Electrocardiographic abnormalities were identified in 63 (84%) of 75 patients with Duchenne's progressive muscular dystrophy. A tall R wave over V1 with an abnormal R/S ratio was seen in 64% of the patients, a deep and narrow Q wave greater than 4 mm over leads I, V5, and V6 in 44%, sinus tachycardia in 32% and right axis deviation in 16%. Other ECG abnormalities included an abnormal PV1 index in 14% of patients and a short P-R interval in 6%. Ultrastructural characteristics of the heart were determined for two patients with characteristic electrocardiographic abnormalities. Common to both hearts was a total loss of thick as well as thin myofilaments, which gave a "moth-eaten" appearance to the myofiber.

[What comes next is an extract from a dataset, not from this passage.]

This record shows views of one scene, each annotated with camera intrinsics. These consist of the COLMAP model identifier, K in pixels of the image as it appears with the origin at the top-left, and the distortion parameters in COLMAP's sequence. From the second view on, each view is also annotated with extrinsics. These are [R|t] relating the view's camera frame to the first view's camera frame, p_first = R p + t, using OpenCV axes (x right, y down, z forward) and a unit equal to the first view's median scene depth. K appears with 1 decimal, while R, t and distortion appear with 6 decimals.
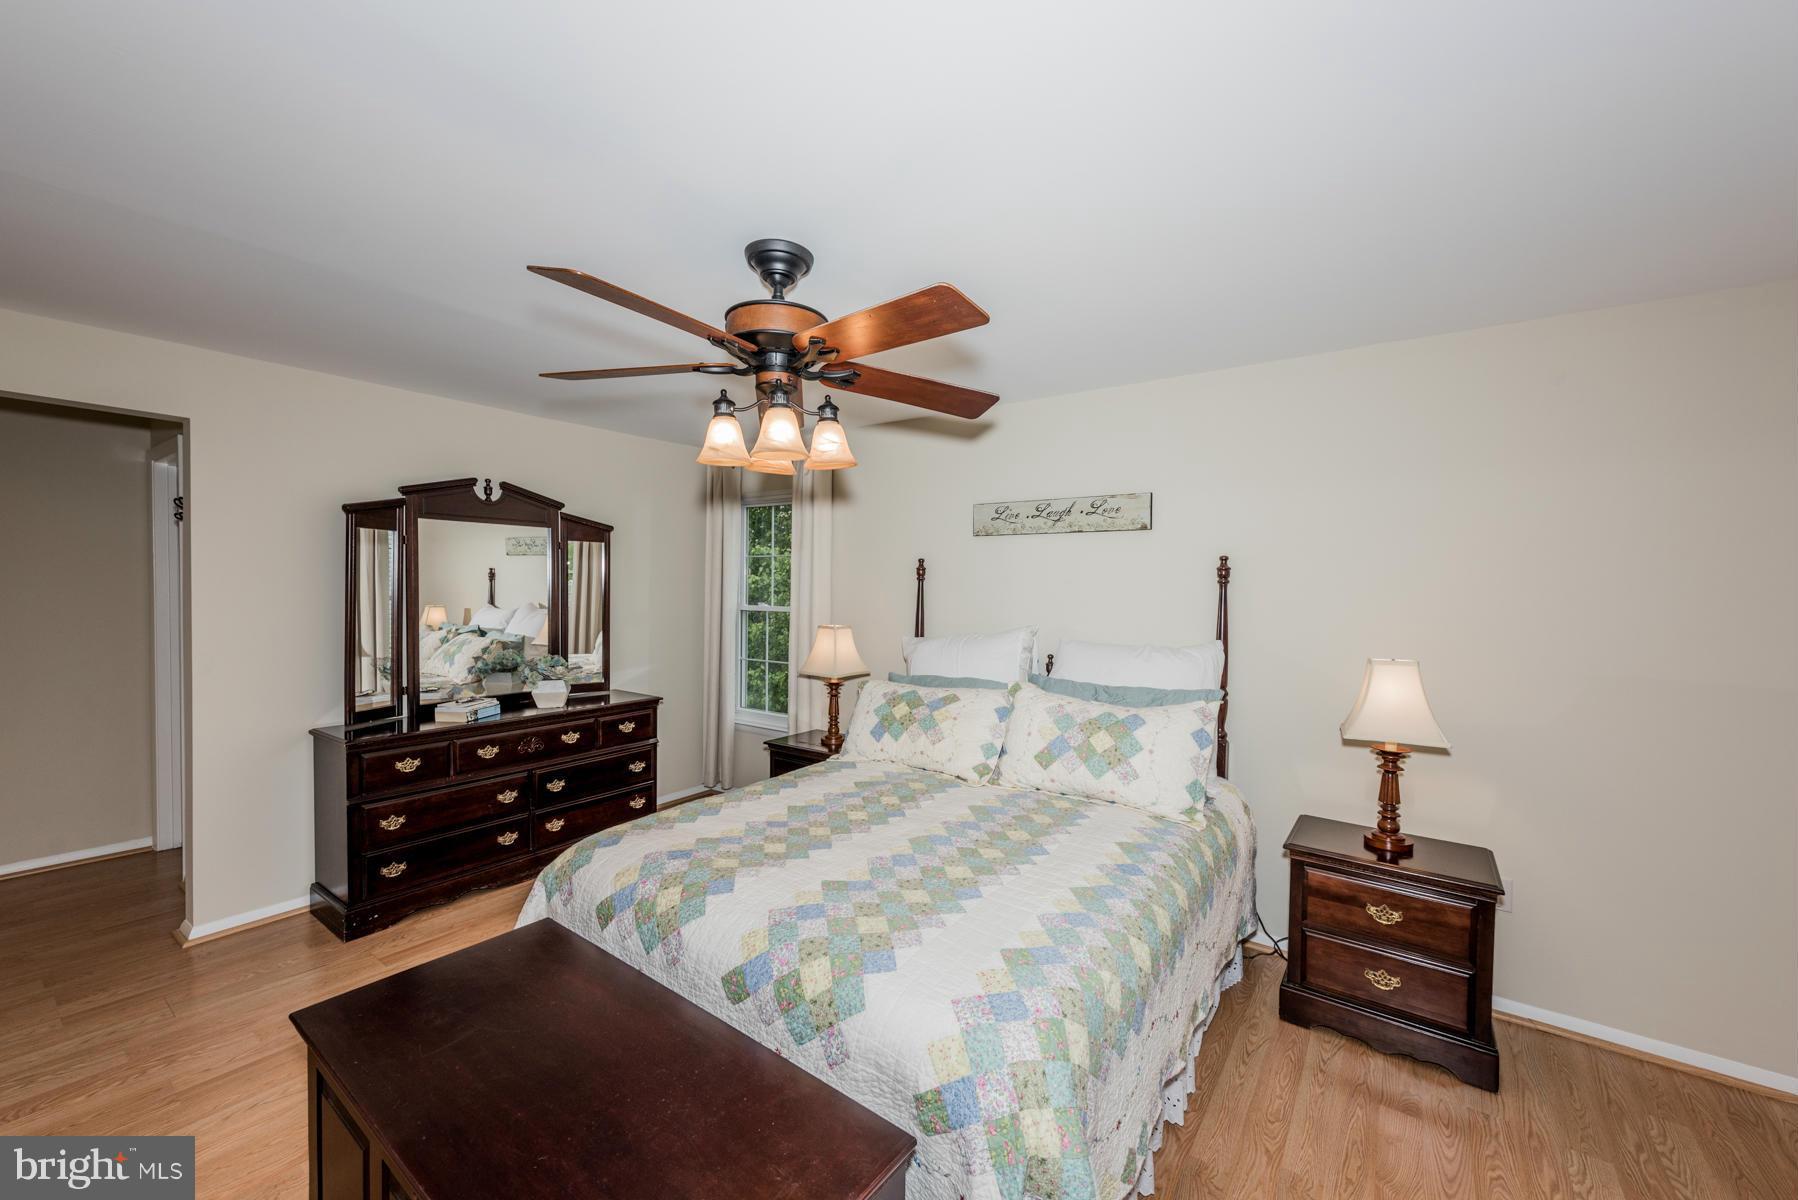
lens RADIAL K [[692.0, 0, 890.8], [0, 692.0, 616.0], [0, 0, 1]] dist [0.000153, -0.000057]
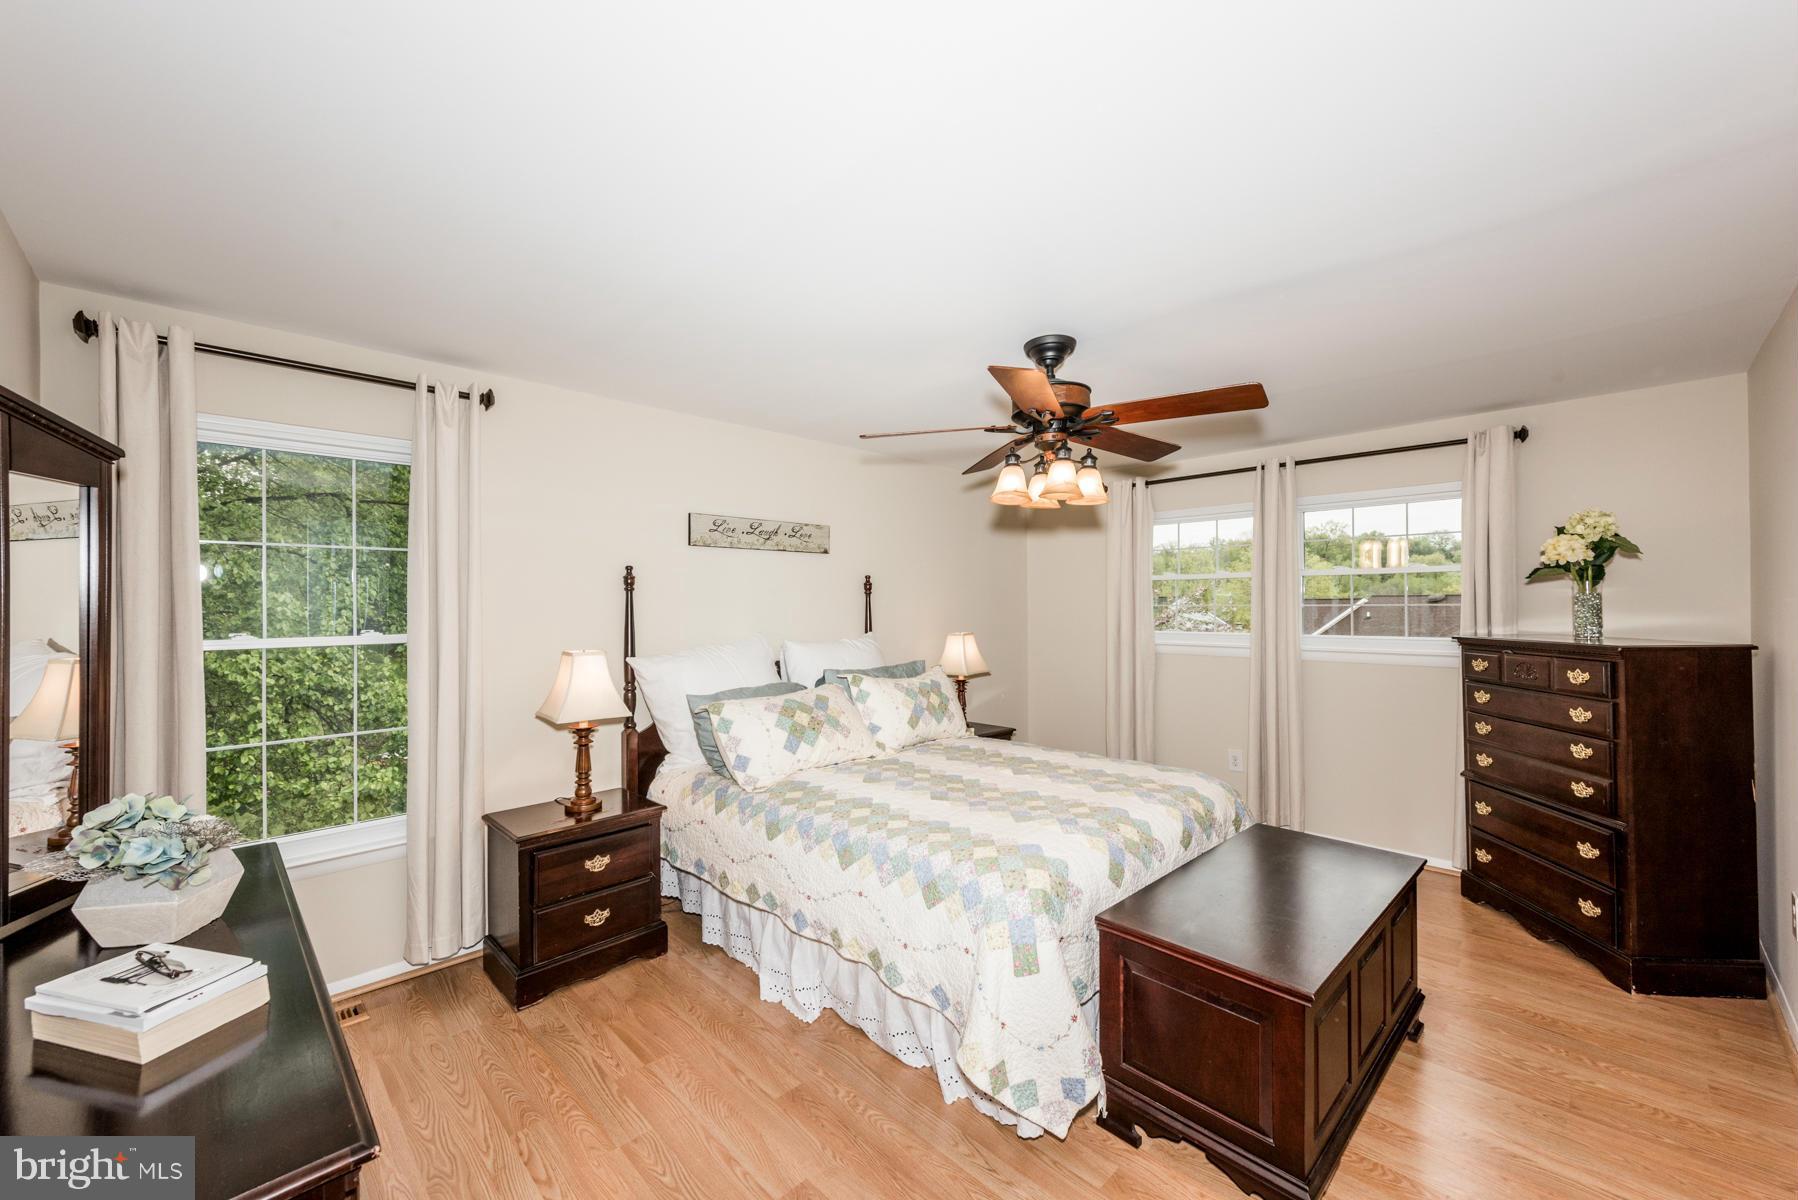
lens RADIAL K [[706.8, 0, 895.3], [0, 706.8, 602.0], [0, 0, 1]] dist [0.012033, -0.000250]
pose [[0.143011, -0.020422, 0.989510, -0.860646], [0.039060, 0.999125, 0.014975, -0.041535], [-0.988950, 0.036509, 0.143684, 0.603174]]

This feature, combined with preservation of the transverse tubular system, formed the most characteristic ultrastructural finding and was seen most consistently in the posterobasal area of the left ventricle. Alterations of Z-band material; accumulation of mitochondria, occasionally containing electron-dense bodies and showing loss or discontinuity of cristae; dilatation of sarcoplasmic reticulum with striking ectasia of cisternae; depletion of glycogen particles; a paucity of lipoid or lipochrome granules; and the absence of virus-like particles were other consistent ultrastructural features. Comparison of skeletal and cardiac muscle disclosed identical subcellular changes. These observations support the contention that the distinctive ECG pattern associated with Duchenne's dystrophy results from multifocal degenerative changes involving myocardium, predominantly the posterobasal region of the left ventricle and the posterior papillary muscle.